Wegen der Corona-Pandemie verfolgen einzig beim Straßenradrennen und beim Triathlon die Japaner die Wettkämpfe an der Strecke.

In Deutschland finden viele Entscheidungen wegen der Zeitverschiebung in der Nacht statt.

Große Euphorie kommt deshalb weder vor Ort noch in Deutschland auf.

Schwimm-Trainer geht ab

Bewegende Olympia-Momente gibt es trotzdem.

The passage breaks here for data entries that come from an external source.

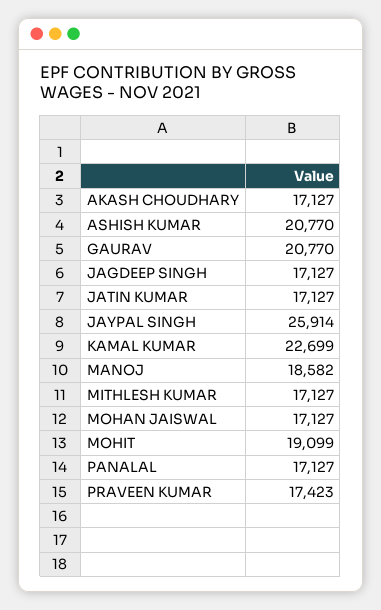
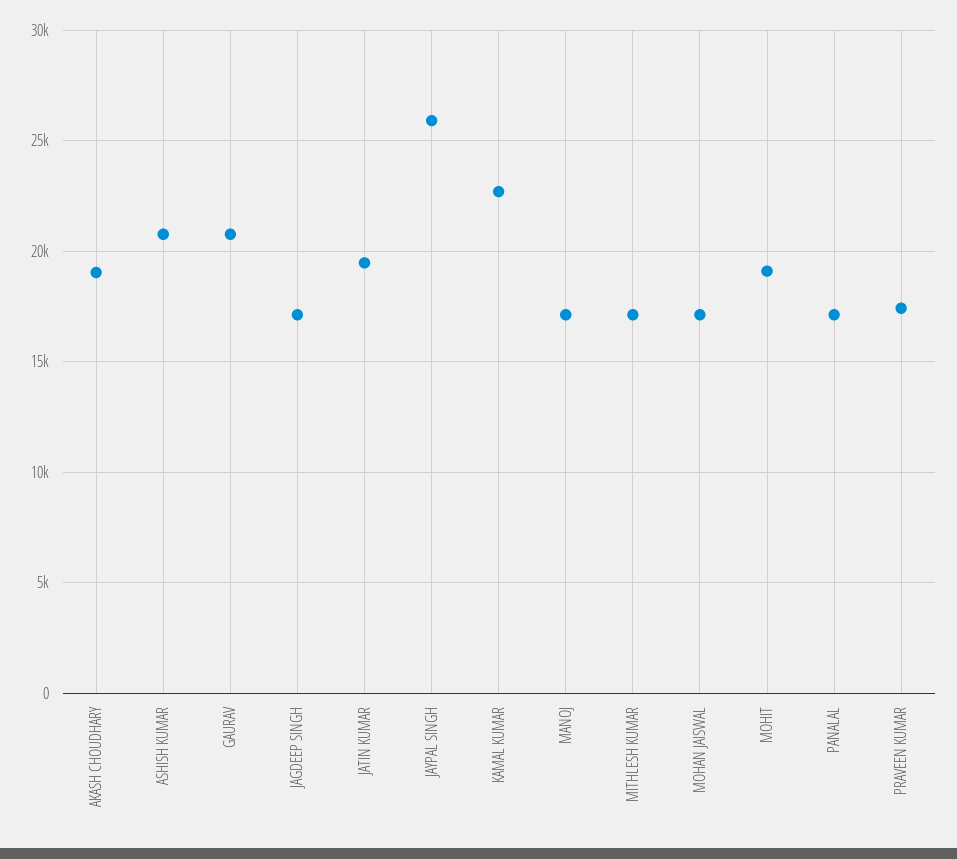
  {
-   "AKASH CHOUDHARY": 17127,
+   "AKASH CHOUDHARY": 19000,
    "ASHISH KUMAR": 20770,
    "GAURAV": 20770,
    "JAGDEEP SINGH": 17127,
-   "JATIN KUMAR": 17127,
+   "JATIN KUMAR": 19500,
    "JAYPAL SINGH": 25914,
    "KAMAL KUMAR": 22699,
-   "MANOJ": 18582,
+   "MANOJ": 17000,
    "MITHLESH KUMAR": 17127,
    "MOHAN JAISWAL": 17127,
    "MOHIT": 19099,
    "PANALAL": 17127,
    "PRAVEEN KUMAR": 17423
  }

Zum Schmunzeln ist die Jubel-Ekstase von Australiens Schwimm-Trainer Dean Boxall.

Nach dem Olympiasieg der Australierin Ariarne Titmus über 400 Meter Freistil flippt Boxall völlig aus, stürmt brüllend über den Tribünengang im Tokyo Aquatics Centre, rüttelt an der Absperrung und legt eine Tanzeinlage hin.

“Er ist verrückt geworden”, sagt der englische Kommentar.